The Chhattisgarh High Court dismissed a Public Interest Litigation (PIL) field questioning the sale of the nazul land which was granted on lease by the government to Private Respondent No.8 for building purpose who, subsequently, transferred the said land on lease to respondent Nos. 9 to 13 (Private Respondents) through registered sale deeds without obtaining any permission from the Government.
The Division Bench of Chief Justice Ramesh Sinha and Justice Arvind Kumar Verma noted that ii is undisputed that the land in question was given by the Government to respondent No.8 on lease for the period 1969 to 31st of march, 1992, which was subsequently renewed till March, 2022. Prior to year 2019, there was no provision for converting Nazul lease hold land into free hold in the State of Chhattisgarh, therefore, the power of lessee of Nazul land were only limited to possess, use and assign their lease hold land in accordance with the lease agreement. The transfer of Nazul land require the substitution of new lessee in the Nazul record upon notification or submission of applicable assignment or transfer deeds.
Due to the aforementioned legal position and prevailing law, Respondent No.8 had been holding the subject land with right to success renewal of the permanent lease and right of assignment without prior permission of lessor or Collector, as per terms of lease agreement. Respondent No.8 has subsequently, assigned the lease hold rights to respondent Nos. 9 to 13 and the same was never objected never challenged before any Revenue Authorities or Collector. Further, the amount in the sale deed and lease amount were similar, hence, it cannot be said it was transferred rather it was assigned, which is not barred anywhere.
However, on 11/09/2019, the Government of Chhattisgarh has issued a circular thereby allowing lessee of Nazul land and other Government land to convert their land into free hold land. Based on above policy land and order of State Government thousands of lessees including respondent No. 9 to 13 have converted their lease hold rights into free hold rights by obtaining necessary permission from the Government. Respondent Nos. 9 to 13, thereafter, got free hold rights over the land by the expressed order of Revenue Authorities, which was never challenged by the petitioner. It is a settled proposition that there exists a strong presumption in favour of all the administrative Acts of the Government officials and burden of proof to prove contrary that Government officials have not acted in accordance with law lies on petitioner, which has never been discharged by the petitioner.
“Needless to say, the land in question is now free hold land after issuance circular of Government in the year 2019 and subsequent order passed thereafter, there is no infirmity in the assigning or transfer of land. It is noteworthy here that Section 6 (i) of the Transfer of Property Act lease hold interest is transferable right unless it is restricted or made nontransferable right under relevant lease as the lease deed does not prescribe such condition. So, the transfer is well within the limit of law “.
There is another aspect of the dispute that Madhya Pradesh High Court in the Ali Das (Supra) and this High Court in State of Madhya Pradesh v. Dulari Bai3 has held that provisions of Chhattisgarh Land Revenue Code, 1955 would not be applicable to Nazul Land situated at urban areas, therefore, the question of violation of 165 (7-B) of the Land Revenue Code does not come into play in the present matter.

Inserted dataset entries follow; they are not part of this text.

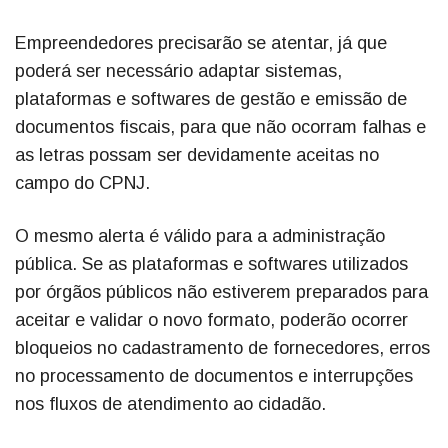
Empreendedores precisarão se atentar, já que
poderá ser necessário adaptar sistemas,
plataformas e softwares de gestão e emissão de
documentos fiscais, para que não ocorram falhas e
as letras possam ser devidamente aceitas no
campo do CPNJ.
O mesmo alerta é válido para a administração
pública. Se as plataformas e softwares utilizados
por órgãos públicos não estiverem preparados para
aceitar e validar o novo formato, poderão ocorrer
bloqueios no cadastramento de fornecedores, erros
no processamento de documentos e interrupções
nos fluxos de atendimento ao cidadão.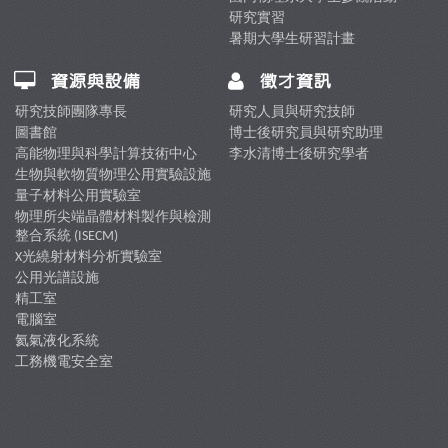
研究實習
暑期大學生研習計畫
資源與設備
徵才資訊
研究技師團隊專長
研究人員與研究技師
圖書館
博士後研究員與研究助理
高能物理與科學計算技術中心
李水清博士後研究學者
生物與軟物質物理公用實驗設施
量子材料公用實驗室
物理所尖端晶體材料製作與檢測
整合系統 (ISECM)
X光繞射材料分析實驗室
公用光譜設施
精工室
電腦室
氦氣液化系統
工務機電安全室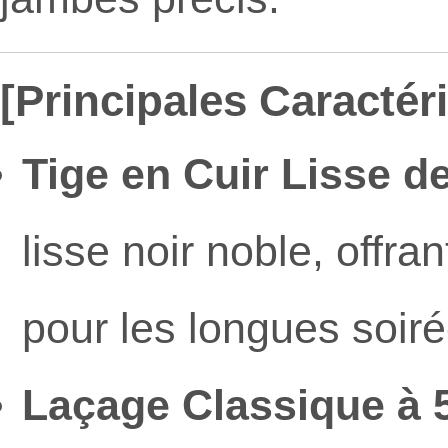
[Principales Caractéri
Tige en Cuir Lisse de
lisse noir noble, offran
pour les longues soir
Laçage Classique à 5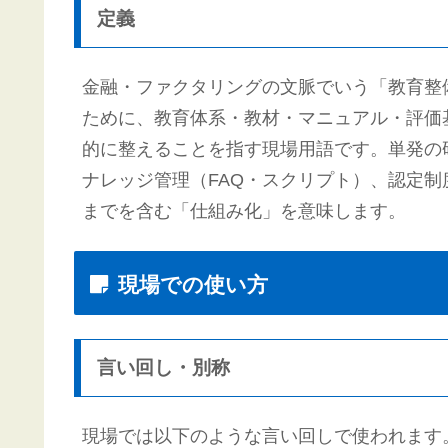
定義
金融・ファクタリングの文脈でいう「教育整
ために、教育体系・教材・マニュアル・評価
的に整えることを指す現場用語です。単発の
ナレッジ管理（FAQ・スクリプト）、認定制
までを含む「仕組み化」を意味します。
現場での使い方
言い回し・別称
現場では以下のような言い回しで使われます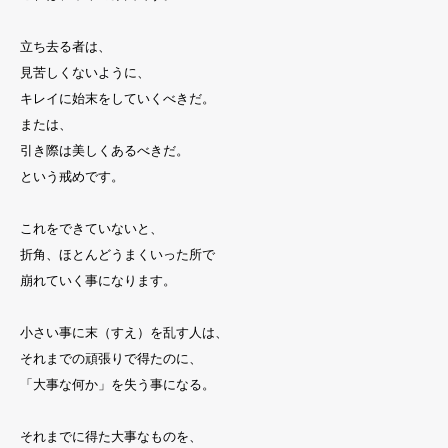
立ち去る者は、
見苦しくないように、
キレイに始末をしていくべきだ。
または、
引き際は美しくあるべきだ。
という戒めです。
これをできていないと、
折角、ほとんどうまくいった所で
崩れていく事になります。
小さい事に末（すえ）を乱す人は、
それまでの頑張りで得たのに、
「大事な何か」を失う事になる。
それまでに得た大事なものを、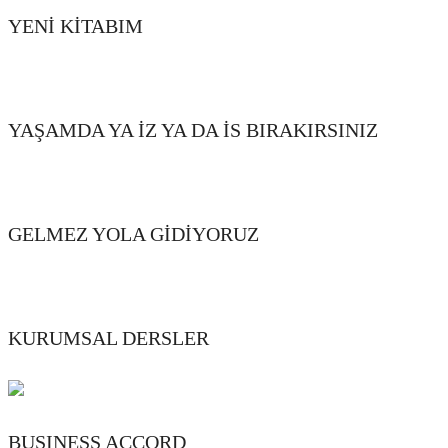
YENİ KİTABIM
YAŞAMDA YA İZ YA DA İS BIRAKIRSINIZ
GELMEZ YOLA GİDİYORUZ
KURUMSAL DERSLER
BUSINESS ACCORD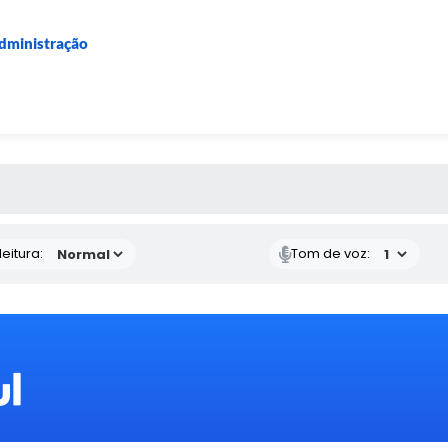
Administração
 MÍDIAS
eitura:
Tom de voz: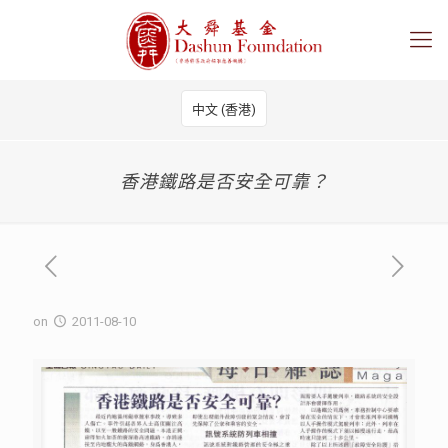
中文 (香港)
香港鐵路是否安全可靠？
on
2011-08-10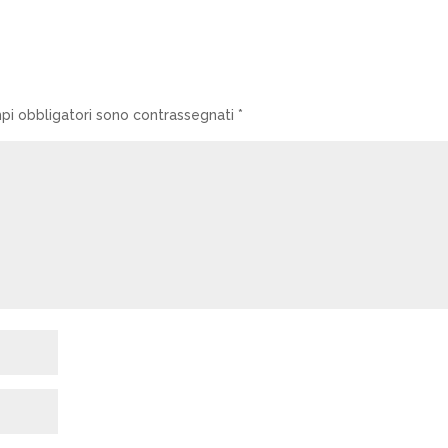
mpi obbligatori sono contrassegnati
*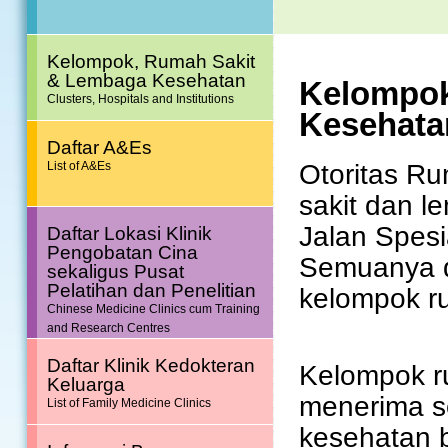
Kelompok, Rumah Sakit
& Lembaga Kesehatan
Kelompok
Clusters, Hospitals and Institutions
Kesehata
Daftar A&Es
Otoritas Ru
List of A&Es
sakit dan 
Jalan Spesi
Daftar Lokasi Klinik
Pengobatan Cina
Semuanya d
sekaligus Pusat
Pelatihan dan Penelitian
kelompok r
Chinese Medicine Clinics cum Training
and Research Centres
Daftar Klinik Kedokteran
Kelompok r
Keluarga
menerima s
List of Family Medicine Clinics
kesehatan b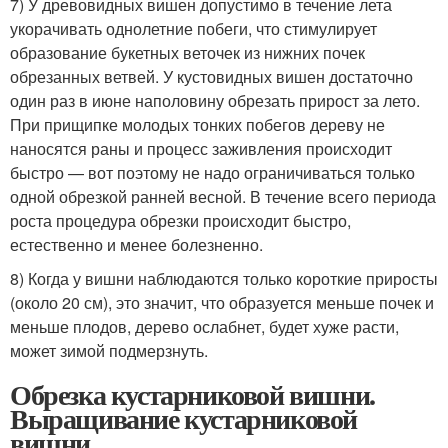
7) У древовидных вишен допустимо в течение лета
укорачивать однолетние побеги, что стимулирует
образование букетных веточек из нижних почек
обрезанных ветвей. У кустовидных вишен достаточно
один раз в июне наполовину обрезать прирост за лето.
При прищипке молодых тонких побегов дереву не
наносятся раны и процесс заживления происходит
быстро — вот поэтому не надо ограничиваться только
одной обрезкой ранней весной. В течение всего периода
роста процедура обрезки происходит быстро,
естественно и менее болезненно.
8) Когда у вишни наблюдаются только короткие приросты
(около 20 см), это значит, что образуется меньше почек и
меньше плодов, дерево ослабнет, будет хуже расти,
может зимой подмерзнуть.
Обрезка кустарниковой вишни.
Выращивание кустарниковой
вишни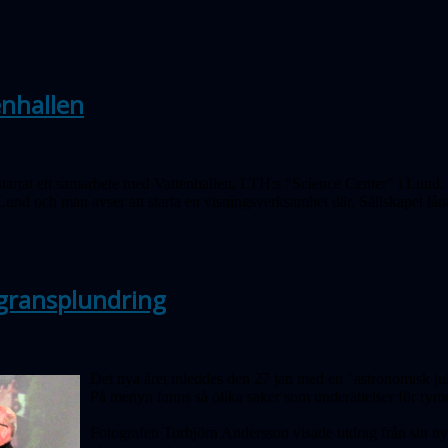
enhallen
tartat ett samarbete med Vattenhallen, LTH:s "Science Center" i Lund. V
 Lund och man avser att starta en visningsverksamhet där. Sällskapet lå
gransplundring
Det nya året inleddes den 27 jan med en "astronomisk jul
På menyn fanns så olika saker som underättelser för ry
Fotografen Torbjörn Andersson visade utdrag från sin n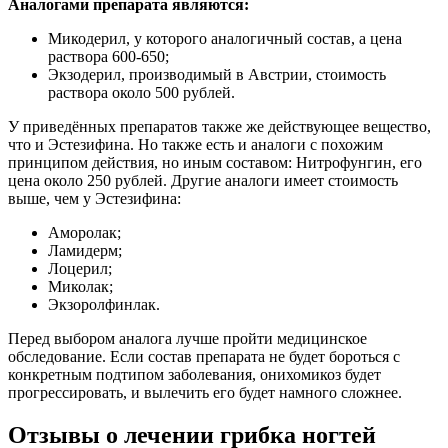
Аналогами препарата являются:
Микодерил, у которого аналогичный состав, а цена
раствора 600-650;
Экзодерил, производимый в Австрии, стоимость
раствора около 500 рублей.
У приведённых препаратов также же действующее вещество,
что и Эстезифина. Но также есть и аналоги с похожим
принципом действия, но иным составом: Нитрофунгин, его
цена около 250 рублей. Другие аналоги имеет стоимость
выше, чем у Эстезифина:
Аморолак;
Ламидерм;
Лоцерил;
Миколак;
Экзоролфинлак.
Перед выбором аналога лучше пройти медицинское
обследование. Если состав препарата не будет бороться с
конкретным подтипом заболевания, онихомикоз будет
прогрессировать, и вылечить его будет намного сложнее.
Отзывы о лечении грибка ногтей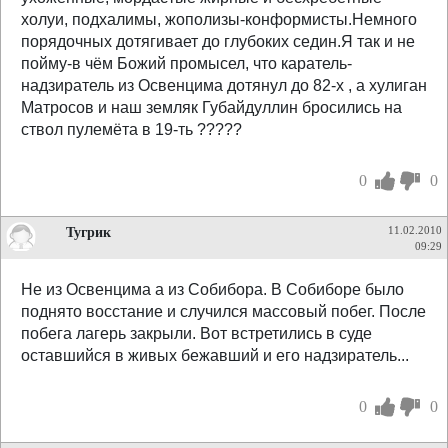
холуи, подхалимы, жополизы-конформисты.Немного
порядочных дотягивает до глубоких седин.Я так и не
пойму-в чём Божий промысел, что каратель-
надзиратель из Освенцима дотянул до 82-х , а хулиган
Матросов и наш земляк Губайдуллин бросились на
ствол пулемёта в 19-ть ?????
0
0
Тугрик
11.02.2010
09:29
Не из Освенцима а из Собибора. В Собиборе было
поднято восстание и случился массовый побег. После
побега лагерь закрыли. Вот встретились в суде
оставшийся в живых бежавший и его надзиратель...
0
0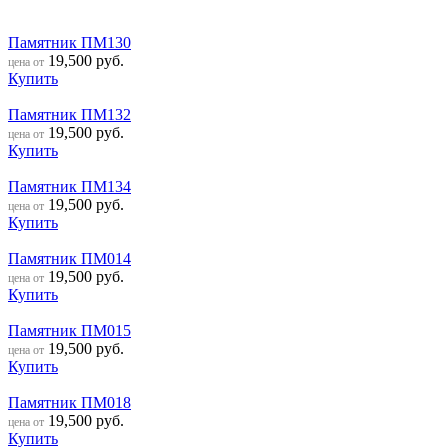
Памятник ПМ130
19,500
руб.
цена от
Купить
Памятник ПМ132
19,500
руб.
цена от
Купить
Памятник ПМ134
19,500
руб.
цена от
Купить
Памятник ПМ014
19,500
руб.
цена от
Купить
Памятник ПМ015
19,500
руб.
цена от
Купить
Памятник ПМ018
19,500
руб.
цена от
Купить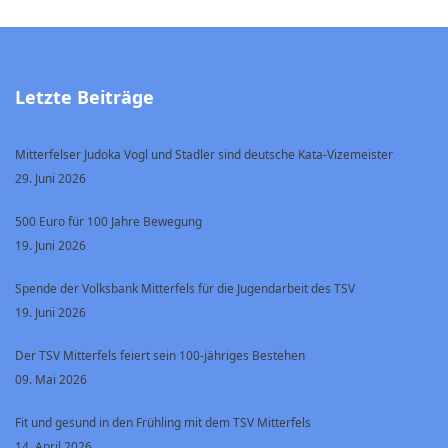
Letzte Beiträge
Mitterfelser Judoka Vogl und Stadler sind deutsche Kata-Vizemeister
29. Juni 2026
500 Euro für 100 Jahre Bewegung
19. Juni 2026
Spende der Volksbank Mitterfels für die Jugendarbeit des TSV
19. Juni 2026
Der TSV Mitterfels feiert sein 100-jähriges Bestehen
09. Mai 2026
Fit und gesund in den Frühling mit dem TSV Mitterfels
14. April 2026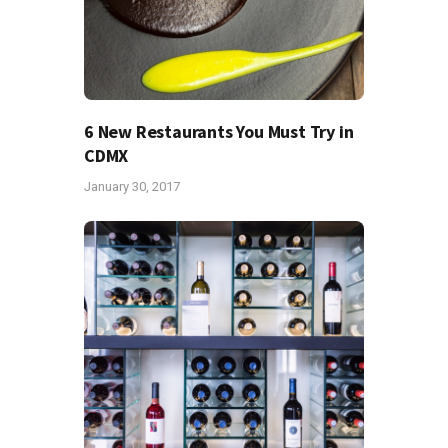
6 New Restaurants You Must Try in
CDMX
January 30, 2017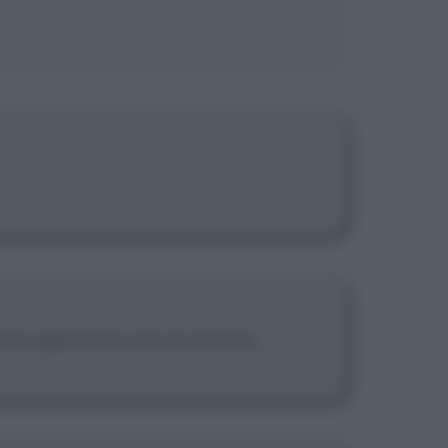
 la speranza e la sicurezza.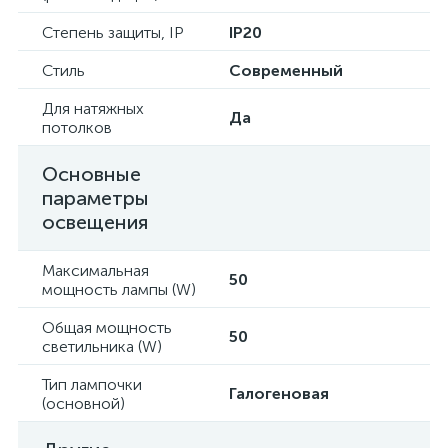
Степень защиты, IP
IP20
Стиль
Современный
Для натяжных
Да
потолков
Основные
параметры
освещения
Максимальная
50
мощность лампы (W)
Общая мощность
50
светильника (W)
Тип лампочки
Галогеновая
(основной)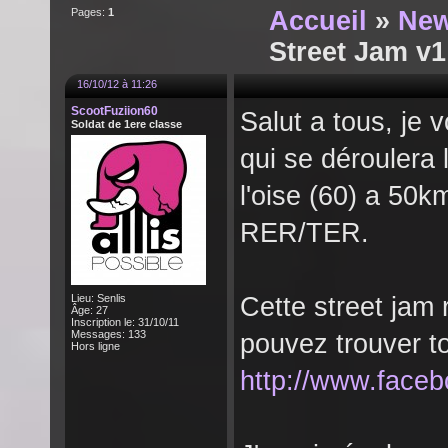
Pages:
1
Accueil
»
New
Street Jam v1
16/10/12 à 11:26
ScootFuziion60
Salut a tous, je 
Soldat de 1ere classe
qui se déroulera
l'oise (60) a 50k
RER/TER.
Lieu: Senlis
Cette street ja
Âge: 27
Inscription le: 31/10/11
Messages: 133
pouvez trouver to
Hors ligne
http://www.face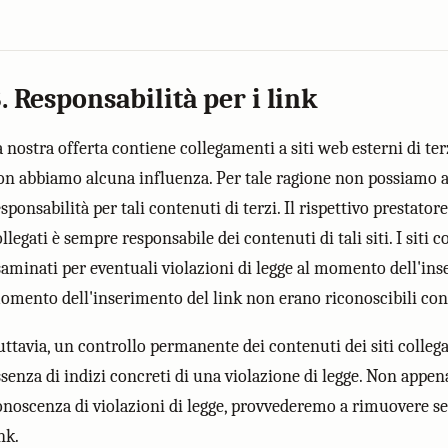
. Responsabilità per i link
a nostra offerta contiene collegamenti a siti web esterni di te
on abbiamo alcuna influenza. Per tale ragione non possiamo
sponsabilità per tali contenuti di terzi. Il rispettivo prestatore
llegati è sempre responsabile dei contenuti di tali siti. I siti c
saminati per eventuali violazioni di legge al momento dell'ins
omento dell'inserimento del link non erano riconoscibili conte
uttavia, un controllo permanente dei contenuti dei siti collegat
ssenza di indizi concreti di una violazione di legge. Non appe
onoscenza di violazioni di legge, provvederemo a rimuovere se
nk.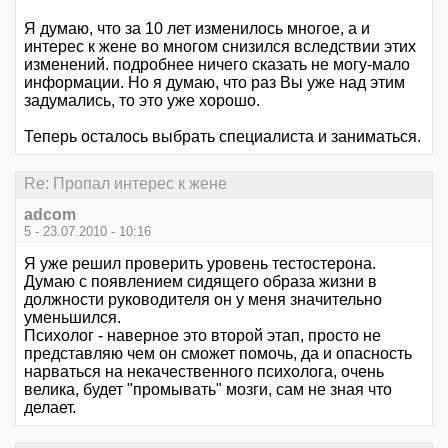
Я думаю, что за 10 лет изменилось многое, а и
интерес к жене во многом снизился вследствии этих
изменений. подробнее ничего сказать не могу-мало
информации. Но я думаю, что раз Вы уже над этим
задумались, то это уже хорошо.
Теперь осталось выбрать специалиста и заниматься.
Re: Пропал интерес к жене
adcom
5 - 23.07.2010 - 10:16
Я уже решил проверить уровень тестостерона.
Думаю с появлением сидящего образа жизни в
должности руководителя он у меня значительно
уменьшился.
Психолог - наверное это второй этап, просто не
представляю чем он сможет помочь, да и опасность
нарваться на некачественного психолога, очень
велика, будет "промывать" мозги, сам не зная что
делает.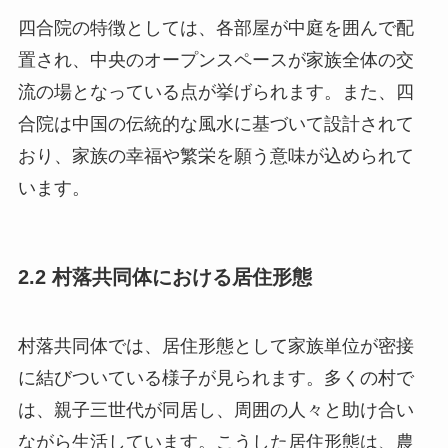
四合院の特徴としては、各部屋が中庭を囲んで配
置され、中央のオープンスペースが家族全体の交
流の場となっている点が挙げられます。また、四
合院は中国の伝統的な風水に基づいて設計されて
おり、家族の幸福や繁栄を願う意味が込められて
います。
2.2 村落共同体における居住形態
村落共同体では、居住形態として家族単位が密接
に結びついている様子が見られます。多くの村で
は、親子三世代が同居し、周囲の人々と助け合い
ながら生活しています。こうした居住形態は、農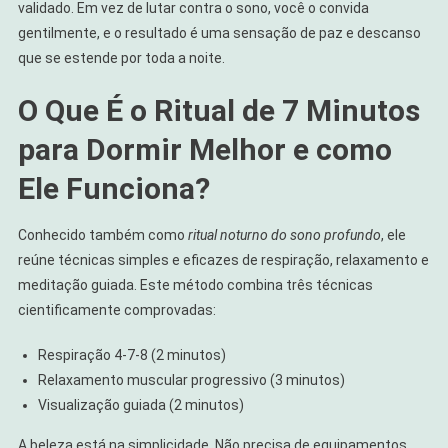
validado. Em vez de lutar contra o sono, você o convida
gentilmente, e o resultado é uma sensação de paz e descanso
que se estende por toda a noite.
O Que É o Ritual de 7 Minutos
para Dormir Melhor e como
Ele Funciona?
Conhecido também como
ritual noturno do sono profundo
, ele
reúne técnicas simples e eficazes de respiração, relaxamento e
meditação guiada. Este método combina três técnicas
cientificamente comprovadas:
Respiração 4-7-8 (2 minutos)
Relaxamento muscular progressivo (3 minutos)
Visualização guiada (2 minutos)
A beleza está na simplicidade. Não precisa de equipamentos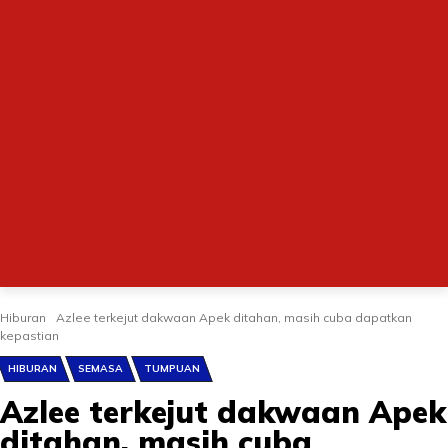
Hiburan
Azlee terkejut dakwaan Apek ditahan, masih cuba dapatkan
kepastian
HIBURAN
SEMASA
TUMPUAN
Azlee terkejut dakwaan Apek
ditahan, masih cuba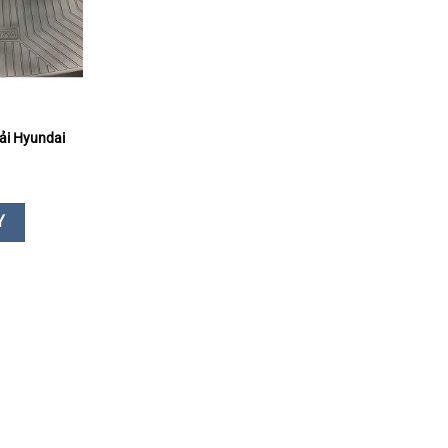
ải Hyundai
Y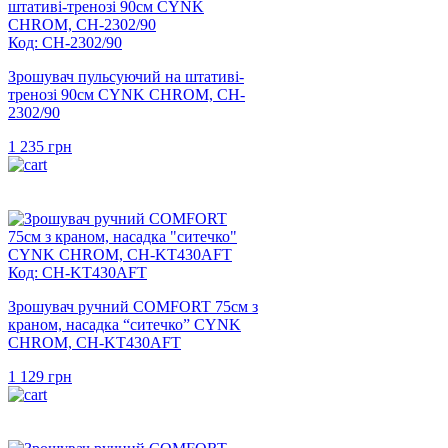
Код: CH-2302/90
Зрошувач пульсуючий на штативі-
тренозі 90см CYNK CHROM, CH-
2302/90
1 235
грн
Код: CH-KT430AFT
Зрошувач ручний COMFORT 75см з
краном, насадка “ситечко” CYNK
CHROM, CH-KT430AFT
1 129
грн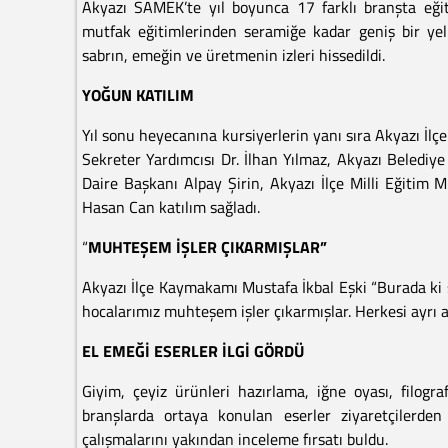
Akyazı SAMEK’te yıl boyunca 17 farklı branşta eğiti
mutfak eğitimlerinden seramiğe kadar geniş bir yel
sabrın, emeğin ve üretmenin izleri hissedildi.
YOĞUN KATILIM
Yıl sonu heyecanına kursiyerlerin yanı sıra Akyazı İl
Sekreter Yardımcısı Dr. İlhan Yılmaz, Akyazı Belediy
Daire Başkanı Alpay Şirin, Akyazı İlçe Milli Eğitim
Hasan Can katılım sağladı.
“
MUHTEŞEM İŞLER ÇIKARMIŞLAR”
Akyazı İlçe Kaymakamı Mustafa İkbal Eşki “Burada ki 
hocalarımız muhteşem işler çıkarmışlar. Herkesi ayrı a
EL EMEĞİ ESERLER İLGİ GÖRDÜ
Giyim, çeyiz ürünleri hazırlama, iğne oyası, filogra
branşlarda ortaya konulan eserler ziyaretçilerden i
çalışmalarını yakından inceleme fırsatı buldu.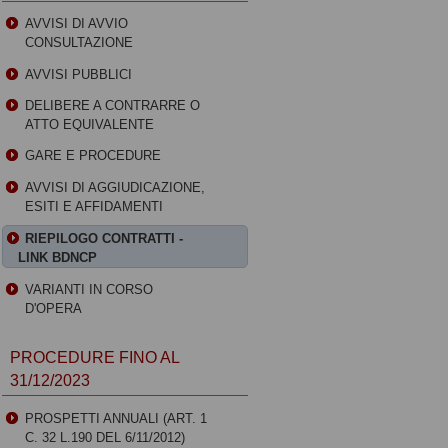
AVVISI DI AVVIO
CONSULTAZIONE
AVVISI PUBBLICI
DELIBERE A CONTRARRE O
ATTO EQUIVALENTE
GARE E PROCEDURE
AVVISI DI AGGIUDICAZIONE,
ESITI E AFFIDAMENTI
RIEPILOGO CONTRATTI -
LINK BDNCP
VARIANTI IN CORSO
D'OPERA
PROCEDURE FINO AL
31/12/2023
PROSPETTI ANNUALI (ART. 1
C. 32 L.190 DEL 6/11/2012)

Even otherwise, thousands of lands have been transferred after issuance of circular of 2019, it is not clear as to why only respondent Nos. 8 to 13 has been targeted by the petitioner. The Court said that the present dispute is a dispute purely of civil nature which relates to a land of respondent No. 8 and the said dispute cannot be settled by invoking jurisdiction of the Court more particularly as a Public Interest Litigation, when the petitioner has no locus standi and has nothing to do with the dispute. Entertaining the dispute of like nature will amount to abuse of process of law and the same cannot be allowed.
It is not clear to the Court that as to what public interest is being affected by the said land of 11,700 Sq. feet. It is also clear from reply of the State that they have no objection to the said sale or lease of land. The petition also does not disclose as to what is the locus of the petitioner and what is the public interest involved. In such circumstances, the jurisdiction of the Court in the garb of public interest litigation, cannot be invoked.
“It is a settled propositions that every litigant, who approaches the Court, owes a duty to approach the Court with clean hands and disclose complete facts. It is also well settled that a petition which lacks bona fides and is intended to settle some personal sores under the garb of PIL would be nothing but abuse of the process of law. (see: Kalyaneshwari v. Union of India,)”
Further, the Supreme Court in Ashok Kumar Pandey v. State of W.B. has held that the Court has to take a cautious approach while entertaining public interest litigation and held that public interest litigation is a weapon, which has to be used with great care and circumspection. The judiciary has to be extremely careful to see that no ugly private malice, vested interest and/or seeking publicity lurks behind the beautiful veil of public interest. It is to be used as an effective weapon in the armoury of law for delivering social justice to citizens. The attractive brand name of public interest litigation should not be used for suspicious products of mischief.
Applying the well settled principles of law to the facts of the case and for the reasons mentioned hereinabove, the Court do not find any public interest in the petition, therefore, this Court was not inclined to entertain the petition filed as PIL.